The Reserve Bank's cash rate calls and any other event or data supporting the case for a move in rates are breathlessly presented as signalling either imminent relief or pain for homebuyers.

While that relationship still exists, it has become increasingly muted. Since the credit crunch began last year, the official cash rate (OCR) has stayed at 8.25 per cent but mortgage rates have continued to move around.

New Zealand homebuyers now have an overwhelming preference for fixed-term home loans, which for the majority of the time are cheaper than variable rate mortgages.

This is a frustration for the Reserve Bank and its Governor Alan Bollard as any changes to the official cash rate, to the extent that they are reflected in mortgage rates, only affect households when they come to refinance their mortgage, which is usually every two years. This is the so called "pipeline" effect. Some would argue that given how much more indebted we are, the RBNZ's rate movements are ultimately more effective in influencing the economy, even if they take longer to work.

As the credit crunch rolls on mortgage rates have moved up, which may be ascribed to the pipeline effect, but they have also moved down.

Mortgage rates are clearly not bound by the RBNZ.

The key reason is that given New Zealanders' relatively poor record as savers, most fixed term borrowing is funded via the banks from overseas investors.

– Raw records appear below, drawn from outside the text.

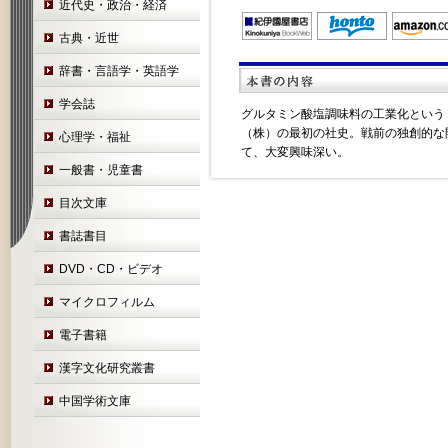
近代史・政治・経済
古典・近世
辞書・言語学・英語学
学会誌
グルタミン酸塩調味料の工業化という
（株）の最初の社史。戦前の独創的な
心理学・福祉
て、大変興味深い。
一般書・児童書
目次文庫
書誌書目
DVD・CD・ビデオ
マイクロフィルム
電子書籍
漢字文化研究叢書
中国学術文庫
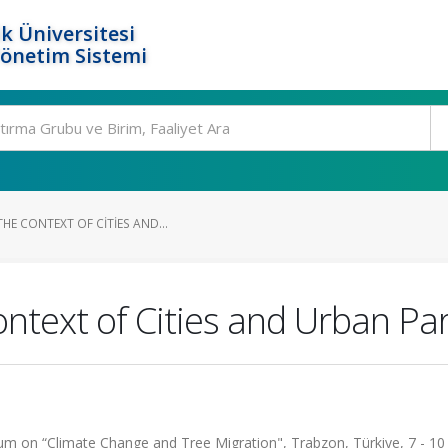
k Üniversitesi
Yönetim Sistemi
HE CONTEXT OF CITIES AND...
ntext of Cities and Urban Pa
um on “Climate Change and Tree Migration", Trabzon, Türkiye, 7 - 1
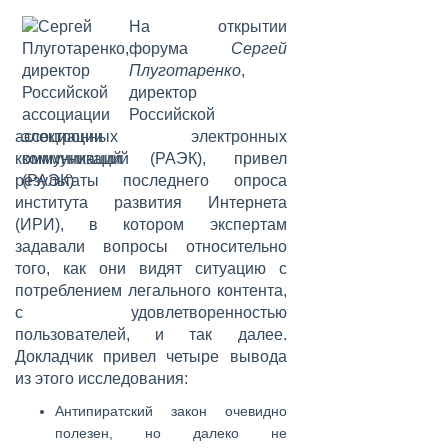
На открытии
форума
Сергей
Плуготаренко
,
директор
Российской
ассоциации электронных
коммуникаций (РАЭК), привел
результаты последнего опроса
института развития Интернета
(ИРИ), в котором экспертам
задавали вопросы относительно
того, как они видят ситуацию с
потреблением легального контента,
с удовлетворенностью
пользователей, и так далее.
Докладчик привел четыре вывода
из этого исследования:
Антипиратский закон очевидно
полезен, но далеко не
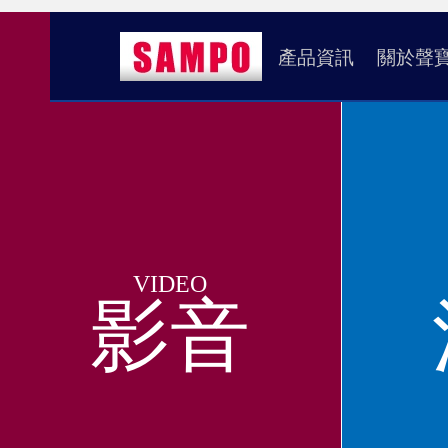
產品資訊
關於聲
VIDEO
影音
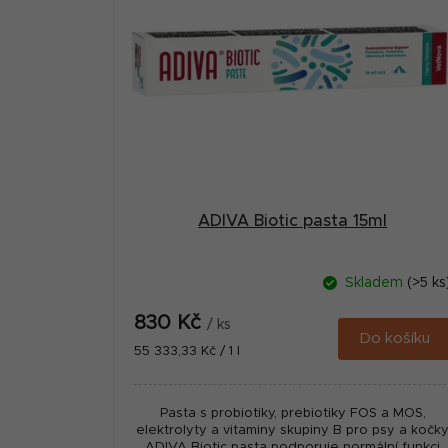
ADIVA Biotic pasta 15ml
Skladem
(>5 ks
830 Kč
/ ks
Do košíku
Měrná
55 333,33 Kč / 1 l
cena:
Pasta s probiotiky, prebiotiky FOS a MOS,
elektrolyty a vitaminy skupiny B pro psy a kočky
ADIVA Biotic pasta podporuje normální funkci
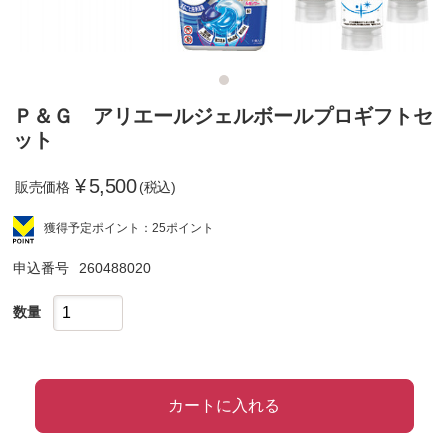
Ｐ＆Ｇ アリエールジェルボールプロギフトセ
ット
¥
5,500
販売価格
(税込)
獲得予定ポイント：25ポイント
申込番号
260488020
数量
カートに入れる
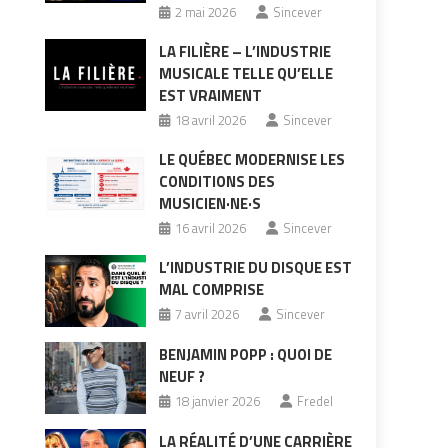
2 mai 2026
Sincever
LA FILIÈRE – L’INDUSTRIE
MUSICALE TELLE QU’ELLE
EST VRAIMENT
18 avril 2026
Sincever
LE QUÉBEC MODERNISE LES
CONDITIONS DES
MUSICIEN·NE·S
16 avril 2026
Sincever
L’INDUSTRIE DU DISQUE EST
MAL COMPRISE
7 avril 2026
Sincever
BENJAMIN POPP : QUOI DE
NEUF ?
18 janvier 2026
Fredel
LA RÉALITÉ D’UNE CARRIÈRE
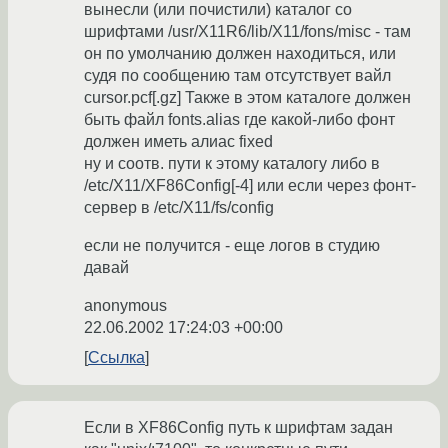
вынесли (или почистили) каталог со
шрифтами /usr/X11R6/lib/X11/fons/misc - там
он по умолчанию должен находиться, или
судя по сообщению там отсутствует вайл
cursor.pcf[.gz] Также в этом каталоге должен
быть файл fonts.alias где какой-либо фонт
должен иметь алиас fixed
ну и соотв. пути к этому каталогу либо в
/etc/X11/XF86Config[-4] или если через фонт-
сервер в /etc/X11/fs/config
если не получится - еще логов в студию
давай
anonymous
22.06.2002 17:24:03 +00:00
Ссылка
Если в XF86Config путь к шрифтам задан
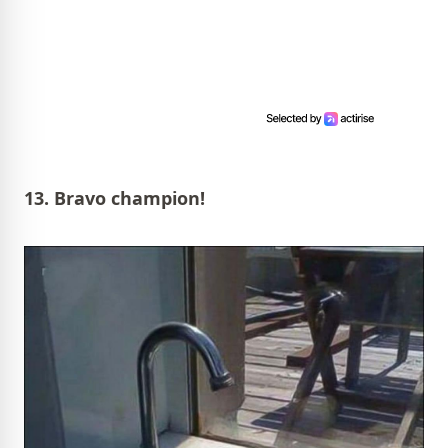
13. Bravo champion!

The banks, having a fixed rate of interest coming in off their mortgage lending, want a fixed rate going out on their funding. They achieve this via the so-called "cross currency interest rate swaps" market.

Ordinarily it's the rates available to banks on the swaps market plus a small "spread" or additional amount to reflect transaction costs and general market conditions that drives pricing for banks' overseas funding and thus local fixed mortgage rates.

Unfortunately, these are not ordinary times and the spreads have ballooned, but let's look at what drives the swap rates themselves.

BNZ chief economist Tony Alexander says swap rates are still to a large extent driven by the OCR, or more correctly expectations of where the OCR is going.

Mortgage rate increases early this year were to some extent driven by higher rates on the swaps market, in turn resulting from expectations that the RBNZ would again lift the OCR in response to fresh signs of inflation.